A supporting factor in Orthodox determination to be recognized as a major faith is the cultural, social and political disability associated with non-recognition. For instance, the Greeks are puzzled by the fact that while so many Americans - to say nothing of their history textbooks and their periodicals - are at great pains to recognize Western civilation's indebtedness to Greece, they pay little attention to the Christian form of Greek civilization. Some Greeks jokingly suggest that had they remained faithful to the gods of Mount Olympus, Greek paganism might have long since been recognized as the fourth major faith in the United States.

Still another prod to the Orthodox drive for recognition has been the example set by the Jews, who do not greatly exceed the Orthodox in number of nominal and practicing adherents; indeed, the number of practicing Orthodox may be as great if not greater. The Jews have of course not had to overcome general ignorance of the mere fact of their existence, but they have been much more aggressive in asserting their right to equal status. Perhaps partly because the Jews are not fellow Christians, many if not most Protestant and Catholic leaders have been very active in helping them achieve such status - yet I know of no major Protestant or Roman Catholic religious leader or writer who has taken up the cause of Orthodox recognition.

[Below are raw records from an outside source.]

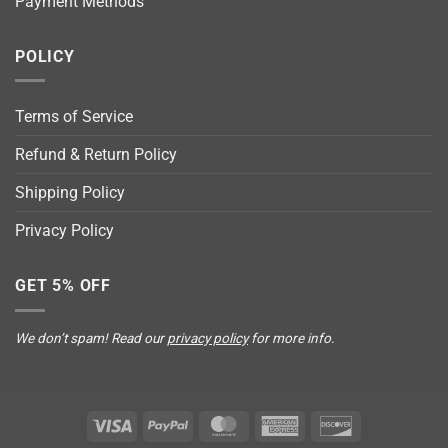
Payment Methods
POLICY
Terms of Service
Refund & Return Policy
Shipping Policy
Privacy Policy
GET 5% OFF
We don’t spam! Read our
privacy policy
for more info.
Visa
PayPal
MasterCard
American
Discover
Express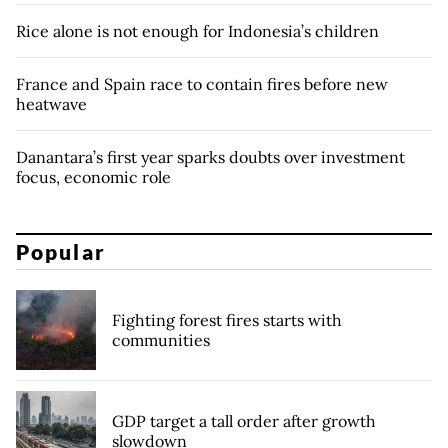
Rice alone is not enough for Indonesia’s children
France and Spain race to contain fires before new
heatwave
Danantara’s first year sparks doubts over investment
focus, economic role
Popular
Fighting forest fires starts with
communities
GDP target a tall order after growth
slowdown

Achievement of full status as a major American faith might mean more fair play, particularly in regard to proselytizing tactics which take advantage of the socially weak position of many Orthodox. I must say that on the whole Protestants have abandoned such tactics in favor of creating an atmosphere of dialogue. But in recent years Roman Catholics have spent millions of dollars beefing up the Uniate movement in America and intensifying anti-Orthodox activity - a crusade which they consider an expression of love but which in Orthodox eyes is a sure sign that after 400 years Roman Catholics still mistake their own thoughts and feelings for those of others.

In spite of this and similar crusades, with the return to Orthodoxy of close to 1 million Uniates in America and 9 million in central Europe there are probably not more than 1 million Uniates of Chalcedonian background left in the Roman Catholic Church. One would think that by now Rome would have changed her attitude to the Orthodox to one of dialogue, particularly since the illiterate peasant who could be confused by identity of ritual is almost a thing of the past. The claim that the Uniate defections from Rome in central Europe were due to communist pressure may well be true, and if so the fact is to be regretted. But the uncoerced and in most cases unsolicited return in America of Uniates who originated from the same part of Europe opens up the possibility that coercion in that area was not as great as has been claimed.

This year all Orthodox youth organizations in America arranged their conventions and summer activities to coincide in Pittsburgh, culminating in a Pan-Orthodox festival on August 31. The purpose of that festival, which was attended by 11,000 youth leaders and other representatives, was to emphasize Orthodox solidarity in the United States, to draw attention to the determination to achieve recognition as a major faith, and (indirectly) to inform Roman Catholics and their Uniate propaganda center in Pittsburgh, that the Orthodox are in America to stay.